Let us check this by calculating the Laurent series. First let us change variables by writing $w=z-1$. Then $z=w+1$ and we can write $$\begin{array}{rl}{\left(\frac{z+1}{z-1}\right)}^3& =\frac{(w+2{)}^3}{w^3}\\ & =\frac{w^3+6w^2+12w+8}{w^3}\\ & =\frac{8}{w^3}+\frac{12}{w^2}+\frac{6}{w}+1\\ & =\frac{8}{(z-1{)}^3}+\frac{12}{(z-1{)}^2}+\frac{6}{(z-1)}+1\end{array}$$ Hence $f$ has a pole of order three at $z=1$ and we can read off $\mathsf{Res}(f,1)=6$ as the coefficient of $1/(z-1)$.

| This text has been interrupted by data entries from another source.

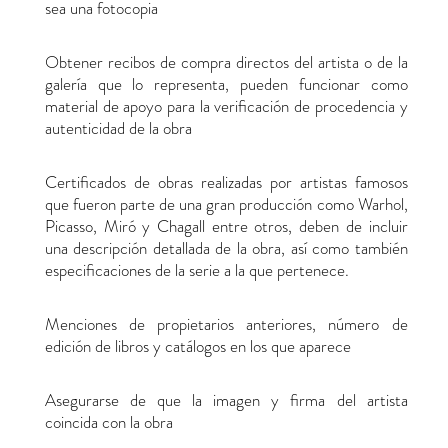
sea una fotocopia
Obtener recibos de compra directos del artista o de la
galería que lo representa, pueden funcionar como
material de apoyo para la verificación de procedencia y
autenticidad de la obra
Certificados de obras realizadas por artistas famosos
que fueron parte de una gran producción como Warhol,
Picasso, Miró y Chagall entre otros, deben de incluir
una descripción detallada de la obra, así como también
especificaciones de la serie a la que pertenece.
Menciones de propietarios anteriores, número de
edición de libros y catálogos en los que aparece
Asegurarse de que la imagen y firma del artista
coincida con la obra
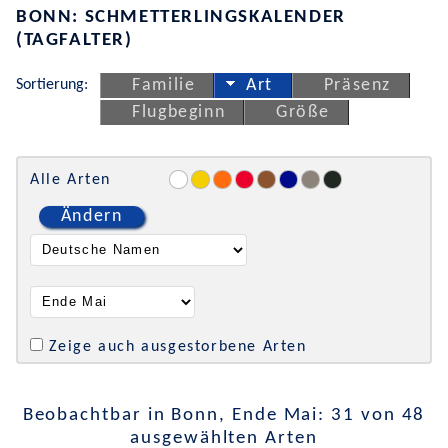
BONN: SCHMETTERLINGSKALENDER
(TAGFALTER)
Sortierung:
Familie
Art
Präsenz
Flugbeginn
Größe
Alle Arten
Ändern
Zeige auch ausgestorbene Arten
Beobachtbar in Bonn, Ende Mai: 31 von 48
ausgewählten Arten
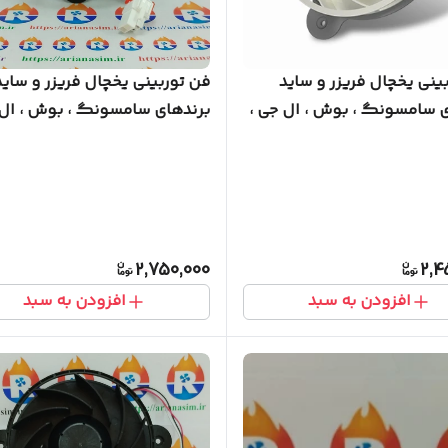
ینی یخچال فریزر و ساید
فن توربینی یخچال فریزر و ساید
ی سامسونگ ، بوش ، ال جی ،
برندهای سامسونگ ، بوش ، ال 
کلور ، امرسان 12 ولت (گارانتی ۳۶
کلور ، امرسان 12 ولت مدل توربو
2,750,000
2,4
افزودن به سبد
افزودن به سبد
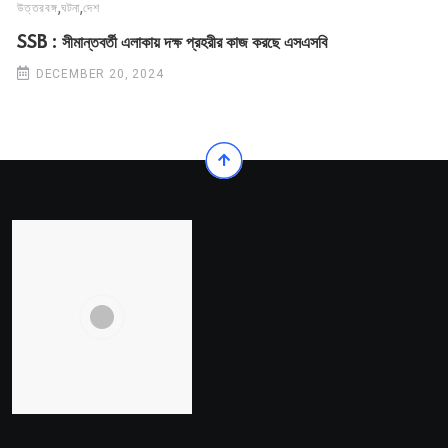
,
,
উত্তরবঙ্গ
ঘটনা
দেশ
SSB : সীমান্তবর্তী এলাকায় দক্ষ প্রহরীর কাজ করছে এসএসবি
DECEMBER 20, 2024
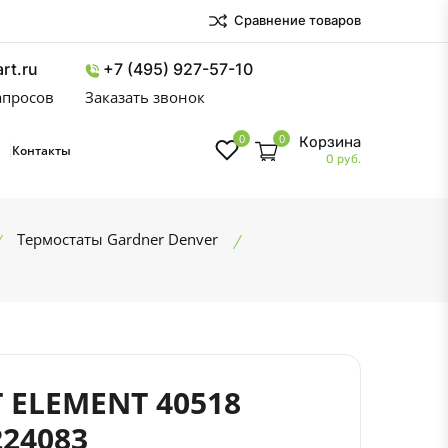
Сравнение товаров
rt.ru
+7 (495) 927-57-10
запросов
Заказать звонок
0
0
Корзина
Контакты
0 руб.
Термостаты Gardner Denver
 ELEMENT 40518
224083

In other cases, one has to manipulate the formula for $f$ to calculate the residue.

Example

Let $$f(z)=\frac{1}{z\mathsf{sin}(z)}.$$ on $\mathbb{C}\setminus \{k\pi :k\in \mathbb{Z}\}$. This has singularities whenever the denominator is zero. Hence the singularities are at $k\pi$ for $k\in \mathbb{Z}$.

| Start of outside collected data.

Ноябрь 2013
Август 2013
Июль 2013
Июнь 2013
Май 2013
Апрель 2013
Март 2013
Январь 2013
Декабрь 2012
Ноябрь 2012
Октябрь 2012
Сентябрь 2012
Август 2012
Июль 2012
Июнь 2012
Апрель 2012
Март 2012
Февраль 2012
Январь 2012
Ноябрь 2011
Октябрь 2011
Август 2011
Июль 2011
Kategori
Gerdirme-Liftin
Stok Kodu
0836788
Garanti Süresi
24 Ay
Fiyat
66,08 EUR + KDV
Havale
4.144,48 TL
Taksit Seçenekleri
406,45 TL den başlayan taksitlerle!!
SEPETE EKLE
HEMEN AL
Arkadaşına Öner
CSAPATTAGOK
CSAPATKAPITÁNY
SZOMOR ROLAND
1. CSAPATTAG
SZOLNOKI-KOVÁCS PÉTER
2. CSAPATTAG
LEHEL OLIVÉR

For $k\ne 0$ the denominator has a simple zero at $k\pi$ so $f$ has a simple pole $k\pi$. Thus $$\mathsf{Res}(f,k\pi )={\displaystyle \frac{1}{\mathsf{sin}(k\pi )+k\pi \mathsf{cos}(k\pi )}}={\displaystyle \frac{(-1{)}^k}{k\pi }}$$ using the rule for the residue of a ratio at a simple pole.

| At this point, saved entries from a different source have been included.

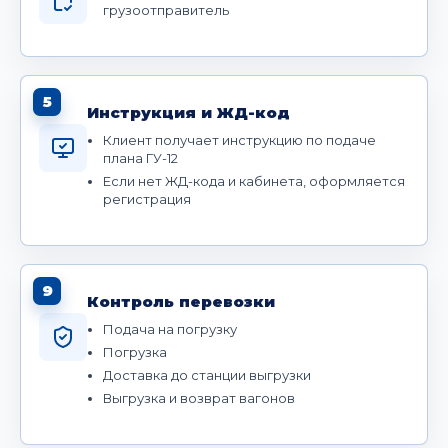
грузоотправитель
5
Инструкция и ЖД-код
Клиент получает инструкцию по подаче
плана ГУ-12
Если нет ЖД-кода и кабинета, оформляется
регистрация
9
Контроль перевозки
Подача на погрузку
Погрузка
Доставка до станции выгрузки
Выгрузка и возврат вагонов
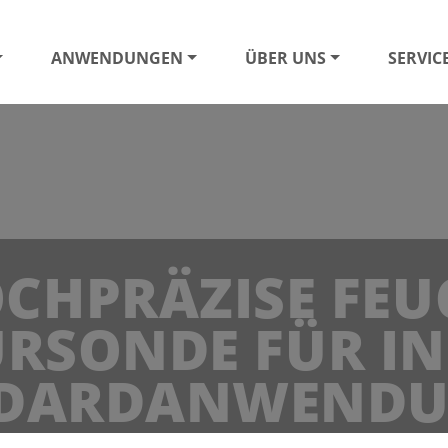
ANWENDUNGEN
ÜBER UNS
SERVIC
OCHPRÄZISE FEU
RSONDE FÜR IN
DARDANWEND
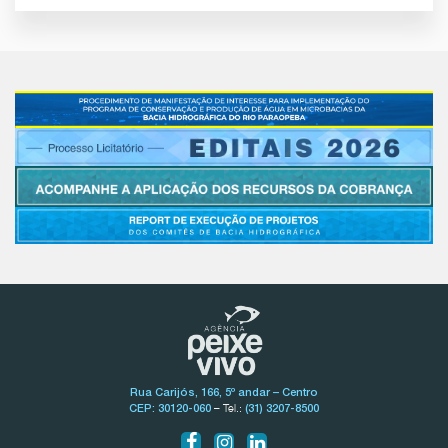
Rua Carijós, 166, 5º andar – Centro
– Tel.:
CEP: 30120-060
(31) 3207-8500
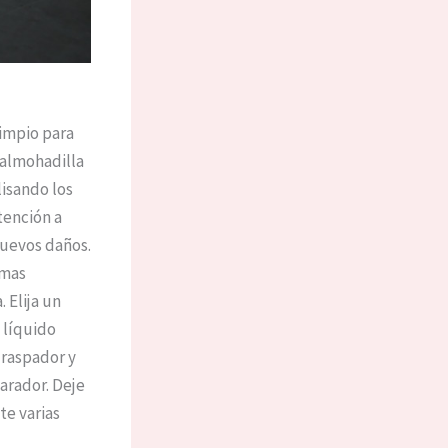
limpio para
 almohadilla
lisando los
tención a
nuevos daños.
emas
 Elija un
 líquido
 raspador y
arador. Deje
te varias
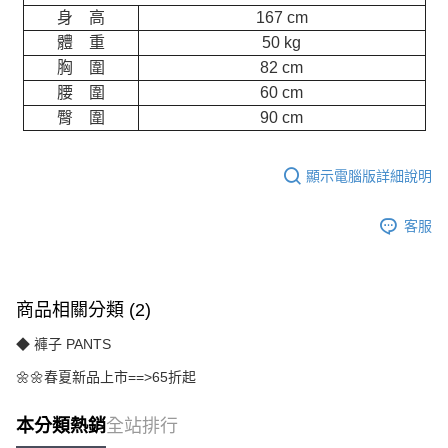
身 高
167 cm
體 重
50 kg
胸 圍
82 cm
腰 圍
60 cm
臀 圍
90 cm
顯示電腦版詳細說明
客服
商品相關分類 (2)
◆ 褲子 PANTS
🌼🌼春夏新品上市==>65折起
本分類熱銷
全站排行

The derivative of the denominator is zero at $0$ but its second derivative is not, so the denominator has a zero of order two at $0$. We can calculate the residue at $0$ with the $m=2$ case of the rule for calculating residues at higher-order poles. Thus $$\mathsf{Res}(f,0)=\underset{z\to 0}{lim}(z^{2}f(z){)}^{\prime }=\underset{z\to 0}{lim}{\left({\displaystyle \frac{z}{\mathsf{sin}(z)}}\right)}^{\prime }=\underset{z\to 0}{lim}{\displaystyle \frac{\mathsf{sin}(z)-z\mathsf{cos}(z)}{(\mathsf{sin}z{)}^2}}$$ but how can we calculate this limit? We can calculate the orders of the zero at $0$ of the numerator and the denominator. From their power series $$\begin{array}{rl}\mathsf{sin}(z)-z\mathsf{cos}(z)& =(z-{\displaystyle \frac{z^3}{3!}}+{\displaystyle \frac{z^5}{5!}}-\cdots )-z(1-{\displaystyle \frac{z^2}{2!}}+{\displaystyle \frac{z^4}{4!}}-\cdots )\\ & =z^3({\displaystyle \frac{1}{2!}}-{\displaystyle \frac{1}{3!}})+\cdots \\ & ={\displaystyle \frac{1}{3}}{z}^3+\cdots ={\displaystyle \frac{1}{3}}{z}^{3}g(z)\end{array}$$ where $g$ is holomorphic on some $\mathsf{B}(0,r)$ and $g(0)\ne 0$. Similarly $$(\mathsf{sin}z{)}^2={\displaystyle \frac{1}{2}}(1-\mathsf{cos}(2z))={\displaystyle \frac{1}{2}}({\displaystyle \frac{4z^2}{2!}}+\cdots )=z^{2}h(z)$$ where $h$ is holomorphic on some $\mathsf{B}(0,s)$ and $h(0)\ne 0$. Thus $$\mathsf{Res}(f,0)=\underset{z\to 0}{lim}{\displaystyle \frac{\frac{1}{3}{z}^{3}g(z)}{z^{2}h(z)}}=\underset{z\to 0}{lim}{\displaystyle \frac{zh(z)}{3g(z)}}=0$$ so the residue at $0$ is $0$.